Nos últimos anos, hospitais em vários continentes — dos Estados Unidos ao Reino Unido, da Coreia do Sul ao Brasil — passaram a integrar a Realidade Virtual terapêutica no cuidado diário. Não como novidade tecnológica, mas como ferramenta clínica com um objetivo muito concreto: fazer o doente sentir-se melhor, mais depressa — e, com isso, reduzir o tempo que passa internado.
Porque é que a RV encurta o internamento
O tempo de internamento não depende só da doença. Depende da dor, da ansiedade, da mobilidade e das complicações que surgem pelo caminho. A Realidade Virtual atua exatamente nesses fatores:
- Menos dor e ansiedade. Ensaios clínicos aleatorizados mostram que a distração imersiva reduz a perceção de dor e de ansiedade durante e após procedimentos — o que diminui a necessidade de sedação e de analgesia adicional, e acelera a recuperação.

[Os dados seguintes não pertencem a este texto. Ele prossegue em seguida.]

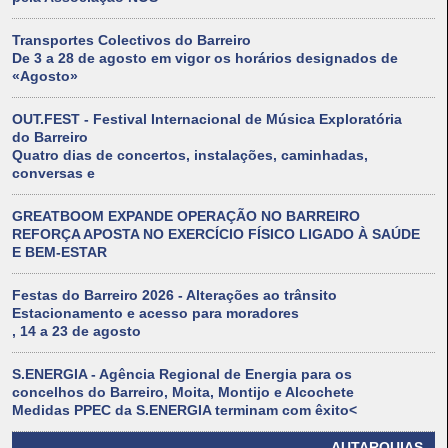
Transportes Colectivos do Barreiro
De 3 a 28 de agosto em vigor os horários designados de
«Agosto»
OUT.FEST - Festival Internacional de Música Exploratória
do Barreiro
Quatro dias de concertos, instalações, caminhadas,
conversas e
GREATBOOM EXPANDE OPERAÇÃO NO BARREIRO
REFORÇA APOSTA NO EXERCÍCIO FÍSICO LIGADO À SAÚDE
E BEM-ESTAR
Festas do Barreiro 2026 - Alterações ao trânsito
Estacionamento e acesso para moradores
, 14 a 23 de agosto
S.ENERGIA - Agência Regional de Energia para os
concelhos do Barreiro, Moita, Montijo e Alcochete
Medidas PPEC da S.ENERGIA terminam com êxito<
AUTARQUIAS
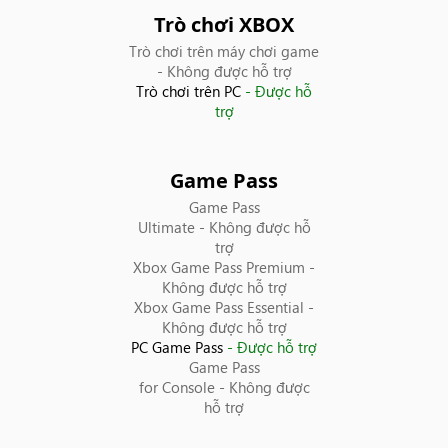
Costa Rica
Trò chơi XBOX
Croatia
Trò chơi trên máy chơi game
- Không được hỗ trợ
Trò chơi trên PC
- Được hỗ
Cyprus
trợ
Các Tiểu vương quốc Ả Rập Thống nhất
Game Pass
Cộng hoà Bắc Macedonia
Game Pass
Ultimate
- Không được hỗ
trợ
Ecuador
Xbox Game Pass Premium
-
Không được hỗ trợ
El Salvador
Xbox Game Pass Essential
-
Không được hỗ trợ
PC Game Pass
- Được hỗ trợ
Estonia
Game Pass
for Console
- Không được
Georgia
hỗ trợ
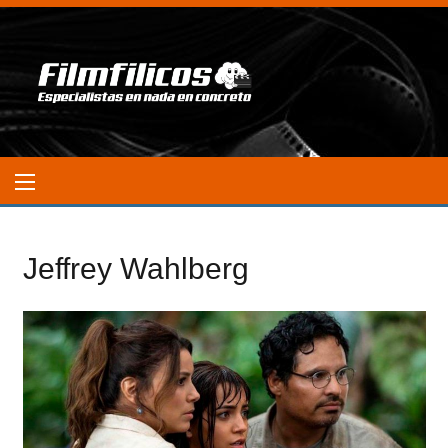
Jeffrey Wahlberg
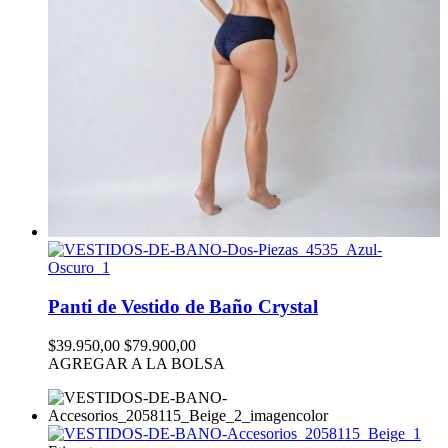
Panti de Vestido de Baño Crystal
$39.950,00
$79.900,00
AGREGAR A LA BOLSA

- Mobilização mais precoce. Módulos de reabilitação motora tornam o exercício envolvente e medível, ajudando o doente a mexer-se mais cedo e com mais adesão — um fator direto na alta hospitalar.
- Menos delírio e melhor sono. Em populações vulneráveis, ambientes imersivos calmos ajudam a reduzir a agitação e a melhorar o sono, dois preditores conhecidos de internamentos mais longos.
O que dizem os hospitais pelo mundo
A adoção não é experimental. Em serviços de oncologia, ortopedia, pediatria, cuidados intensivos e reabilitação, a RV é usada como alternativa não farmacológica de rotina. Revisões sistemáticas em contextos de dor procedimental, ansiedade pré-operatória e reabilitação apontam de forma consistente para melhores resultados no doente — e resultados melhores traduzem-se, muitas vezes, em altas mais rápidas.
A conta que interessa ao gestor
Cada dia de internamento tem um custo elevado: cama ocupada, tempo de equipa, fármacos, risco de complicações. Reduzir a estadia — mesmo que em fração de dia por doente — multiplica-se por milhares de episódios ao ano.
As alavancas de poupança são claras:
- Camas libertadas mais cedo → maior rotatividade, menos listas de espera.
- Menos sedação e menos fármacos → custo evitado direto.
- Menos complicações (melhor sono, menos delírio, mobilização precoce) → menos readmissões.
- Equipa mais eficiente → procedimentos mais calmos e rápidos.
E o custo por sessão de RV é muito baixo: o mesmo equipamento serve muitos doentes, todos os dias. O retorno costuma atingir o ponto de equilíbrio com um volume modesto de utilização.
Onde entra a RVer
A RVer é um Dispositivo Médico Classe I certificado pelo Infarmed, desenhado para o contexto clínico: funciona localmente, 100% offline, com registo das sessões em conformidade com o RGPD. Instala-se em menos de um dia e integra-se no fluxo da equipa sem depender de sistemas hospitalares existentes.
O objetivo é o mesmo dos melhores hospitais do mundo: cuidar melhor, mais depressa — e provar o valor em dados, não em promessas.
As afirmações deste artigo baseiam-se em ensaios clínicos aleatorizados e revisões sistemáticas sobre realidade virtual em saúde. A dimensão real da redução do tempo de internamento e da poupança depende do contexto e das práticas de cada instituição.